#### [INPUT DATA]
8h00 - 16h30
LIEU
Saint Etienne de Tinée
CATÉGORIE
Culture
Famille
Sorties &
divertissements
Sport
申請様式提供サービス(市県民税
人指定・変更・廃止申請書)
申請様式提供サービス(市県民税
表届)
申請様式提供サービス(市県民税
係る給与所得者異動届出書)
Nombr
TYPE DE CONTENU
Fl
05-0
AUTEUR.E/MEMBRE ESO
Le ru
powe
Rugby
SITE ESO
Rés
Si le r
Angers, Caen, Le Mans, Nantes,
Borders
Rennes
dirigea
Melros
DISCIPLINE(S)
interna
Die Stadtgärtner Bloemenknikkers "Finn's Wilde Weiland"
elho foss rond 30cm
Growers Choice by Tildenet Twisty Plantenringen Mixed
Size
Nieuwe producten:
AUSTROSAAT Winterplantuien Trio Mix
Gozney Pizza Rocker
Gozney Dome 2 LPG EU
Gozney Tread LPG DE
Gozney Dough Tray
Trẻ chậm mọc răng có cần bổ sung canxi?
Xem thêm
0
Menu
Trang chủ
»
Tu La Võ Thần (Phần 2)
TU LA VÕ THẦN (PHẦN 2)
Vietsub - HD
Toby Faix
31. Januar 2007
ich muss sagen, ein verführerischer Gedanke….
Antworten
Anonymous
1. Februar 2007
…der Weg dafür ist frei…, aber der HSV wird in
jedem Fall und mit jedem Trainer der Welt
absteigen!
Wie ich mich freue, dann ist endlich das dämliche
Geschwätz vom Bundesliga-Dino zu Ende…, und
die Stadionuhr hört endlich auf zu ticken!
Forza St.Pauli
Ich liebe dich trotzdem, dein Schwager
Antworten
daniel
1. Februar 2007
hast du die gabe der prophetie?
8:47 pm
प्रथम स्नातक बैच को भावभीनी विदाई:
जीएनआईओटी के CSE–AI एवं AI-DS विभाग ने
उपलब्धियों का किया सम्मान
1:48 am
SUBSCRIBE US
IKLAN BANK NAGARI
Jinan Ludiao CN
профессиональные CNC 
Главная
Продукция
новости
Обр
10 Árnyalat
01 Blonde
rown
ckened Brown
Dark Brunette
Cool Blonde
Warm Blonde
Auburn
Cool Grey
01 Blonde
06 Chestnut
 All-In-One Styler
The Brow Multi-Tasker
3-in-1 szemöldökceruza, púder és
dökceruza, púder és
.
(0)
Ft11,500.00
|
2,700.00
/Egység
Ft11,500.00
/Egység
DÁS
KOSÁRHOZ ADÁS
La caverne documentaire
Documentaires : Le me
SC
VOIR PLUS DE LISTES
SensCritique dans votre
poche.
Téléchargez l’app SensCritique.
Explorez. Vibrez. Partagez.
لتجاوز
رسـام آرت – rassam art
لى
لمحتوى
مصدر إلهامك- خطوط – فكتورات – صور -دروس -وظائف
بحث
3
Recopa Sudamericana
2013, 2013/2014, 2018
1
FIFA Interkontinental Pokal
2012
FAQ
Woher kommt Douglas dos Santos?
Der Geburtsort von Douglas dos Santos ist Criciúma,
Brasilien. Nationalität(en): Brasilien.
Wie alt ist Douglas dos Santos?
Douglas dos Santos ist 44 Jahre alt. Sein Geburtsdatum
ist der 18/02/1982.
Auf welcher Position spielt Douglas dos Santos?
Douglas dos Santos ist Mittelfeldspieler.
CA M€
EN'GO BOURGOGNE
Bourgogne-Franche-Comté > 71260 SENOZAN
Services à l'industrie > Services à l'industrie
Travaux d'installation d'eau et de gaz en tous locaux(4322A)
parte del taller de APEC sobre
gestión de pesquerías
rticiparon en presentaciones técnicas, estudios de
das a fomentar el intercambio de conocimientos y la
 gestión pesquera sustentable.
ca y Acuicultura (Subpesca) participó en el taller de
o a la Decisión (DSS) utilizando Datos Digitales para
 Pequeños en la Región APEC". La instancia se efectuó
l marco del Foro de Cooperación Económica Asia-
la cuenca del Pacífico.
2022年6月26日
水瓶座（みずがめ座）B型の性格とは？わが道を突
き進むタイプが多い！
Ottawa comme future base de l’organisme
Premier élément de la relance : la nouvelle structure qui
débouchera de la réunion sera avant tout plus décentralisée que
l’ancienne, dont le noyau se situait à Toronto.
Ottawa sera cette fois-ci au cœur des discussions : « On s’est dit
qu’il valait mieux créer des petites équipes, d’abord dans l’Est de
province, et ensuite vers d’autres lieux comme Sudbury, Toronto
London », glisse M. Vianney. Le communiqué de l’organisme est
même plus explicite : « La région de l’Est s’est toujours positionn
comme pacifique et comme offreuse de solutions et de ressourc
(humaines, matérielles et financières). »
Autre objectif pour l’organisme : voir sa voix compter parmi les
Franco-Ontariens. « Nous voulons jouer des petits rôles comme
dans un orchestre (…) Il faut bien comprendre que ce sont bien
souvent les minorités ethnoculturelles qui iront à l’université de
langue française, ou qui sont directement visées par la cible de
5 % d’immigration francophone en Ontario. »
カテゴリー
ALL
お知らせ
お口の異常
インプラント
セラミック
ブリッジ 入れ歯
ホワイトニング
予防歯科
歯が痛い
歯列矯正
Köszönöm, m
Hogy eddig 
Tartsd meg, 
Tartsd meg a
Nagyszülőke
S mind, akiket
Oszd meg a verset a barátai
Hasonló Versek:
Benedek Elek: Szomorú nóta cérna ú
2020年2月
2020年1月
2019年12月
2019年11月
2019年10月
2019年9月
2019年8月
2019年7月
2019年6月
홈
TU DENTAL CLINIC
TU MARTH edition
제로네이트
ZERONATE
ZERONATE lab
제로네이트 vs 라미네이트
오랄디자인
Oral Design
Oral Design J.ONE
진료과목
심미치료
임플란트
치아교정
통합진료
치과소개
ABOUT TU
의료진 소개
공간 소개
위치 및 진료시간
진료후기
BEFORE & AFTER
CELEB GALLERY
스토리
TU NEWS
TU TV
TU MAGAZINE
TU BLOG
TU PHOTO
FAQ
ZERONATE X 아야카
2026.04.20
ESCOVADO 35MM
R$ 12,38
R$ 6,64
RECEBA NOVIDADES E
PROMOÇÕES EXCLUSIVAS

#### [JOB ITEM]
Copy out every line of the rows word for word, keeping each line as it stands.

#### [RESULT FOR THIS EXERCISE]
8h00 - 16h30
LIEU
Saint Etienne de Tinée
CATÉGORIE
Culture
Famille
Sorties &
divertissements
Sport
申請様式提供サービス(市県民税
人指定・変更・廃止申請書)
申請様式提供サービス(市県民税
表届)
申請様式提供サービス(市県民税
係る給与所得者異動届出書)
Nombr
TYPE DE CONTENU
Fl
05-0
AUTEUR.E/MEMBRE ESO
Le ru
powe
Rugby
SITE ESO
Rés
Si le r
Angers, Caen, Le Mans, Nantes,
Borders
Rennes
dirigea
Melros
DISCIPLINE(S)
interna
Die Stadtgärtner Bloemenknikkers "Finn's Wilde Weiland"
elho foss rond 30cm
Growers Choice by Tildenet Twisty Plantenringen Mixed
Size
Nieuwe producten:
AUSTROSAAT Winterplantuien Trio Mix
Gozney Pizza Rocker
Gozney Dome 2 LPG EU
Gozney Tread LPG DE
Gozney Dough Tray
Trẻ chậm mọc răng có cần bổ sung canxi?
Xem thêm
0
Menu
Trang chủ
»
Tu La Võ Thần (Phần 2)
TU LA VÕ THẦN (PHẦN 2)
Vietsub - HD
Toby Faix
31. Januar 2007
ich muss sagen, ein verführerischer Gedanke….
Antworten
Anonymous
1. Februar 2007
…der Weg dafür ist frei…, aber der HSV wird in
jedem Fall und mit jedem Trainer der Welt
absteigen!
Wie ich mich freue, dann ist endlich das dämliche
Geschwätz vom Bundesliga-Dino zu Ende…, und
die Stadionuhr hört endlich auf zu ticken!
Forza St.Pauli
Ich liebe dich trotzdem, dein Schwager
Antworten
daniel
1. Februar 2007
hast du die gabe der prophetie?
8:47 pm
प्रथम स्नातक बैच को भावभीनी विदाई:
जीएनआईओटी के CSE–AI एवं AI-DS विभाग ने
उपलब्धियों का किया सम्मान
1:48 am
SUBSCRIBE US
IKLAN BANK NAGARI
Jinan Ludiao CN
профессиональные CNC 
Главная
Продукция
новости
Обр
10 Árnyalat
01 Blonde
rown
ckened Brown
Dark Brunette
Cool Blonde
Warm Blonde
Auburn
Cool Grey
01 Blonde
06 Chestnut
 All-In-One Styler
The Brow Multi-Tasker
3-in-1 szemöldökceruza, púder és
dökceruza, púder és
.
(0)
Ft11,500.00
|
2,700.00
/Egység
Ft11,500.00
/Egység
DÁS
KOSÁRHOZ ADÁS
La caverne documentaire
Documentaires : Le me
SC
VOIR PLUS DE LISTES
SensCritique dans votre
poche.
Téléchargez l’app SensCritique.
Explorez. Vibrez. Partagez.
لتجاوز
رسـام آرت – rassam art
لى
لمحتوى
مصدر إلهامك- خطوط – فكتورات – صور -دروس -وظائف
بحث
3
Recopa Sudamericana
2013, 2013/2014, 2018
1
FIFA Interkontinental Pokal
2012
FAQ
Woher kommt Douglas dos Santos?
Der Geburtsort von Douglas dos Santos ist Criciúma,
Brasilien. Nationalität(en): Brasilien.
Wie alt ist Douglas dos Santos?
Douglas dos Santos ist 44 Jahre alt. Sein Geburtsdatum
ist der 18/02/1982.
Auf welcher Position spielt Douglas dos Santos?
Douglas dos Santos ist Mittelfeldspieler.
CA M€
EN'GO BOURGOGNE
Bourgogne-Franche-Comté > 71260 SENOZAN
Services à l'industrie > Services à l'industrie
Travaux d'installation d'eau et de gaz en tous locaux(4322A)
parte del taller de APEC sobre
gestión de pesquerías
rticiparon en presentaciones técnicas, estudios de
das a fomentar el intercambio de conocimientos y la
 gestión pesquera sustentable.
ca y Acuicultura (Subpesca) participó en el taller de
o a la Decisión (DSS) utilizando Datos Digitales para
 Pequeños en la Región APEC". La instancia se efectuó
l marco del Foro de Cooperación Económica Asia-
la cuenca del Pacífico.
2022年6月26日
水瓶座（みずがめ座）B型の性格とは？わが道を突
き進むタイプが多い！
Ottawa comme future base de l’organisme
Premier élément de la relance : la nouvelle structure qui
débouchera de la réunion sera avant tout plus décentralisée que
l’ancienne, dont le noyau se situait à Toronto.
Ottawa sera cette fois-ci au cœur des discussions : « On s’est dit
qu’il valait mieux créer des petites équipes, d’abord dans l’Est de
province, et ensuite vers d’autres lieux comme Sudbury, Toronto
London », glisse M. Vianney. Le communiqué de l’organisme est
même plus explicite : « La région de l’Est s’est toujours positionn
comme pacifique et comme offreuse de solutions et de ressourc
(humaines, matérielles et financières). »
Autre objectif pour l’organisme : voir sa voix compter parmi les
Franco-Ontariens. « Nous voulons jouer des petits rôles comme
dans un orchestre (…) Il faut bien comprendre que ce sont bien
souvent les minorités ethnoculturelles qui iront à l’université de
langue française, ou qui sont directement visées par la cible de
5 % d’immigration francophone en Ontario. »
カテゴリー
ALL
お知らせ
お口の異常
インプラント
セラミック
ブリッジ 入れ歯
ホワイトニング
予防歯科
歯が痛い
歯列矯正
Köszönöm, m
Hogy eddig 
Tartsd meg, 
Tartsd meg a
Nagyszülőke
S mind, akiket
Oszd meg a verset a barátai
Hasonló Versek:
Benedek Elek: Szomorú nóta cérna ú
2020年2月
2020年1月
2019年12月
2019年11月
2019年10月
2019年9月
2019年8月
2019年7月
2019年6月
홈
TU DENTAL CLINIC
TU MARTH edition
제로네이트
ZERONATE
ZERONATE lab
제로네이트 vs 라미네이트
오랄디자인
Oral Design
Oral Design J.ONE
진료과목
심미치료
임플란트
치아교정
통합진료
치과소개
ABOUT TU
의료진 소개
공간 소개
위치 및 진료시간
진료후기
BEFORE & AFTER
CELEB GALLERY
스토리
TU NEWS
TU TV
TU MAGAZINE
TU BLOG
TU PHOTO
FAQ
ZERONATE X 아야카
2026.04.20
ESCOVADO 35MM
R$ 12,38
R$ 6,64
RECEBA NOVIDADES E
PROMOÇÕES EXCLUSIVAS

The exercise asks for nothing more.